### Input for this task:
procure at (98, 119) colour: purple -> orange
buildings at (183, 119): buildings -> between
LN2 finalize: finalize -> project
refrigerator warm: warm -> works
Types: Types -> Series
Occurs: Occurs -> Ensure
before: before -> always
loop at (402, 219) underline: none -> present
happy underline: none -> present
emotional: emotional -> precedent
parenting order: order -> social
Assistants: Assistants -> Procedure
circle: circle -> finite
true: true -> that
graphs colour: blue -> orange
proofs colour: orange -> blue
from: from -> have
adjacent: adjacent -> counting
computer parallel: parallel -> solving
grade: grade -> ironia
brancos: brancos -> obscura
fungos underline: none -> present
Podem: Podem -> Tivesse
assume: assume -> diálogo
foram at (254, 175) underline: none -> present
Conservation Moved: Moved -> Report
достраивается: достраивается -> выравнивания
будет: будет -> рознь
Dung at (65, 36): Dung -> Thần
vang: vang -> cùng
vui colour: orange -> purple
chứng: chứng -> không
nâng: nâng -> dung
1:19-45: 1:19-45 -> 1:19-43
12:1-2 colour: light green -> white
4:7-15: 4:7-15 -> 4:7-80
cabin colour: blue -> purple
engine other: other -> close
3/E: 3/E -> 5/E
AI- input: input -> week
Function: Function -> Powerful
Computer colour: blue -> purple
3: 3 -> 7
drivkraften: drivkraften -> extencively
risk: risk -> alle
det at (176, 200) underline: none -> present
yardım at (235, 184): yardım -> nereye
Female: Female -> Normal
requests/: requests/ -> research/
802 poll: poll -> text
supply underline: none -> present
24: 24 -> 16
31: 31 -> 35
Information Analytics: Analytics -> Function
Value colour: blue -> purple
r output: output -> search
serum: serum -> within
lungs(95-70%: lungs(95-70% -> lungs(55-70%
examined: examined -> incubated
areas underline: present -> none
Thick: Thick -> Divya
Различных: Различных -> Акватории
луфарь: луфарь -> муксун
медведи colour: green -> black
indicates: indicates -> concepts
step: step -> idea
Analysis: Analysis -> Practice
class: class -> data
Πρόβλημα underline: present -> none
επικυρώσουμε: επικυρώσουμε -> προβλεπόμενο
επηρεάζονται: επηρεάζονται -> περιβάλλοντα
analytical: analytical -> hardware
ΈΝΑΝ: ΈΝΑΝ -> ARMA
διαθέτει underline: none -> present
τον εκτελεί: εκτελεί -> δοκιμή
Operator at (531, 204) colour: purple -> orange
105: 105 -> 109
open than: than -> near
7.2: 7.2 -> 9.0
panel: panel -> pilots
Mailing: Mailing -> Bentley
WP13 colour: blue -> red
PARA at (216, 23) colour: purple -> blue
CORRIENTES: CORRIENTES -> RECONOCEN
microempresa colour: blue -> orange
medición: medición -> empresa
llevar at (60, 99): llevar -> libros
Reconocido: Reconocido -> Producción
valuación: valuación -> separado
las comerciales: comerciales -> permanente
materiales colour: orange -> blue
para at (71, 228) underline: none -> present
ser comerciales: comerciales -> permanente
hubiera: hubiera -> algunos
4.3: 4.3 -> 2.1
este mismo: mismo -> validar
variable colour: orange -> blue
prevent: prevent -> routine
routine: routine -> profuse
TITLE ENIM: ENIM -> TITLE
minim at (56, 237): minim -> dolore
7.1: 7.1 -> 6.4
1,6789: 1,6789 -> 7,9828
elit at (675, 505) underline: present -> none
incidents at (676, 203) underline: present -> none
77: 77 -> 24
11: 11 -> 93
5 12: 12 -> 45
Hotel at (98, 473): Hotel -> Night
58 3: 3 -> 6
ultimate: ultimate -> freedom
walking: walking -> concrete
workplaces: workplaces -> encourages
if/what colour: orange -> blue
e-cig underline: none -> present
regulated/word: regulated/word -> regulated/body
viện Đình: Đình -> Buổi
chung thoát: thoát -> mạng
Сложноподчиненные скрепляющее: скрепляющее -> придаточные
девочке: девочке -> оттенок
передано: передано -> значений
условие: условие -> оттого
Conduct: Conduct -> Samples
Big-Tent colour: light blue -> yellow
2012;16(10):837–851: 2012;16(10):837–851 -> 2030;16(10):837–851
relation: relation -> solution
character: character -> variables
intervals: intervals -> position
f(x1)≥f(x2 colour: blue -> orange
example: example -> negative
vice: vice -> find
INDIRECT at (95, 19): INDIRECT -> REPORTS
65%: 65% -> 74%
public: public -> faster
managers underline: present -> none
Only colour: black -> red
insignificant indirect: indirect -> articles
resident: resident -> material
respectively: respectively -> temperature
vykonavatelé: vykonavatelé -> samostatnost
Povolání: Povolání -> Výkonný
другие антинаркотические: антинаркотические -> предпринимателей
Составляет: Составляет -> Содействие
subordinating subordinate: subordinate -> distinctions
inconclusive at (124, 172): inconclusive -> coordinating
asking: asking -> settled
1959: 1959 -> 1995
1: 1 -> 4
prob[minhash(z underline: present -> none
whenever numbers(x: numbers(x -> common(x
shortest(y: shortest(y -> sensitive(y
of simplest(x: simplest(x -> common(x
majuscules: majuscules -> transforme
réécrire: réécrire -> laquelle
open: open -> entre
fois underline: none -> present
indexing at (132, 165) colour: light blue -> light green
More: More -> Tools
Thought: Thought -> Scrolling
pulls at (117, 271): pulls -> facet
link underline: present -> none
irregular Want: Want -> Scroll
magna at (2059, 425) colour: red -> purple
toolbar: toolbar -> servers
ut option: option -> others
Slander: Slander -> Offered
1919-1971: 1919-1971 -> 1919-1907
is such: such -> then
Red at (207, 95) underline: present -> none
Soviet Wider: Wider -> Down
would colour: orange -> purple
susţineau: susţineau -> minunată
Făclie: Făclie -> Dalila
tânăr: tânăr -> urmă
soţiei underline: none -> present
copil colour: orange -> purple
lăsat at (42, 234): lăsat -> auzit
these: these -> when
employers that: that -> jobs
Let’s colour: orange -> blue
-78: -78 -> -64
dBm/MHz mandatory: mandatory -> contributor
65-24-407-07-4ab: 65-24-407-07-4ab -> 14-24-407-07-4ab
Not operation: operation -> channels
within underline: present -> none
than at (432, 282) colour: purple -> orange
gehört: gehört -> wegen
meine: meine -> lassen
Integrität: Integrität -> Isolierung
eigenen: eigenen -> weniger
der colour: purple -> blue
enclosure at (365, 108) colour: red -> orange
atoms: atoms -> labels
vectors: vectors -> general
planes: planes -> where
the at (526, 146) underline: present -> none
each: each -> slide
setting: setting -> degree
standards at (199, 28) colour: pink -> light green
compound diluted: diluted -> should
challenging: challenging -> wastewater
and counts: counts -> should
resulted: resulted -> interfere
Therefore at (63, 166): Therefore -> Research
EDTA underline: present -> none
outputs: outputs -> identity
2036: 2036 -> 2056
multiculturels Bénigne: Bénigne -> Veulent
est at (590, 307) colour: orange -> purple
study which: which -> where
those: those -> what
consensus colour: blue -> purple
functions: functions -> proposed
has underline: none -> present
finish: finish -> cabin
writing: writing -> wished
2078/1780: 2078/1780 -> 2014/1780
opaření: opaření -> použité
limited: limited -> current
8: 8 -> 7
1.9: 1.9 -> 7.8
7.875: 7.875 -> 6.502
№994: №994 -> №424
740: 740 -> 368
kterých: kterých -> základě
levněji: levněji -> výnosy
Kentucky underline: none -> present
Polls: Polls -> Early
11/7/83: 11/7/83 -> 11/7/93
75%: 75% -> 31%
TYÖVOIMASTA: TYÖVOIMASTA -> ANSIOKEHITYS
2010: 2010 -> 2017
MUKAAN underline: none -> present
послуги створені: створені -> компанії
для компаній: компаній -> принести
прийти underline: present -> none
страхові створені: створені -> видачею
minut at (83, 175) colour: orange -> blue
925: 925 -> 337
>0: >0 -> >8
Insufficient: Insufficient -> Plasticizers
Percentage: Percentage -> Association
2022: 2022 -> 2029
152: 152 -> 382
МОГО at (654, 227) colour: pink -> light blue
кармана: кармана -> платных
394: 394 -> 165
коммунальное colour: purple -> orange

### Set problem:
Quote the listing word for word, beginning at its first line and stopping after the line that contains "areas underline: present -> none".

### Exercise result:
procure at (98, 119) colour: purple -> orange
buildings at (183, 119): buildings -> between
LN2 finalize: finalize -> project
refrigerator warm: warm -> works
Types: Types -> Series
Occurs: Occurs -> Ensure
before: before -> always
loop at (402, 219) underline: none -> present
happy underline: none -> present
emotional: emotional -> precedent
parenting order: order -> social
Assistants: Assistants -> Procedure
circle: circle -> finite
true: true -> that
graphs colour: blue -> orange
proofs colour: orange -> blue
from: from -> have
adjacent: adjacent -> counting
computer parallel: parallel -> solving
grade: grade -> ironia
brancos: brancos -> obscura
fungos underline: none -> present
Podem: Podem -> Tivesse
assume: assume -> diálogo
foram at (254, 175) underline: none -> present
Conservation Moved: Moved -> Report
достраивается: достраивается -> выравнивания
будет: будет -> рознь
Dung at (65, 36): Dung -> Thần
vang: vang -> cùng
vui colour: orange -> purple
chứng: chứng -> không
nâng: nâng -> dung
1:19-45: 1:19-45 -> 1:19-43
12:1-2 colour: light green -> white
4:7-15: 4:7-15 -> 4:7-80
cabin colour: blue -> purple
engine other: other -> close
3/E: 3/E -> 5/E
AI- input: input -> week
Function: Function -> Powerful
Computer colour: blue -> purple
3: 3 -> 7
drivkraften: drivkraften -> extencively
risk: risk -> alle
det at (176, 200) underline: none -> present
yardım at (235, 184): yardım -> nereye
Female: Female -> Normal
requests/: requests/ -> research/
802 poll: poll -> text
supply underline: none -> present
24: 24 -> 16
31: 31 -> 35
Information Analytics: Analytics -> Function
Value colour: blue -> purple
r output: output -> search
serum: serum -> within
lungs(95-70%: lungs(95-70% -> lungs(55-70%
examined: examined -> incubated
areas underline: present -> none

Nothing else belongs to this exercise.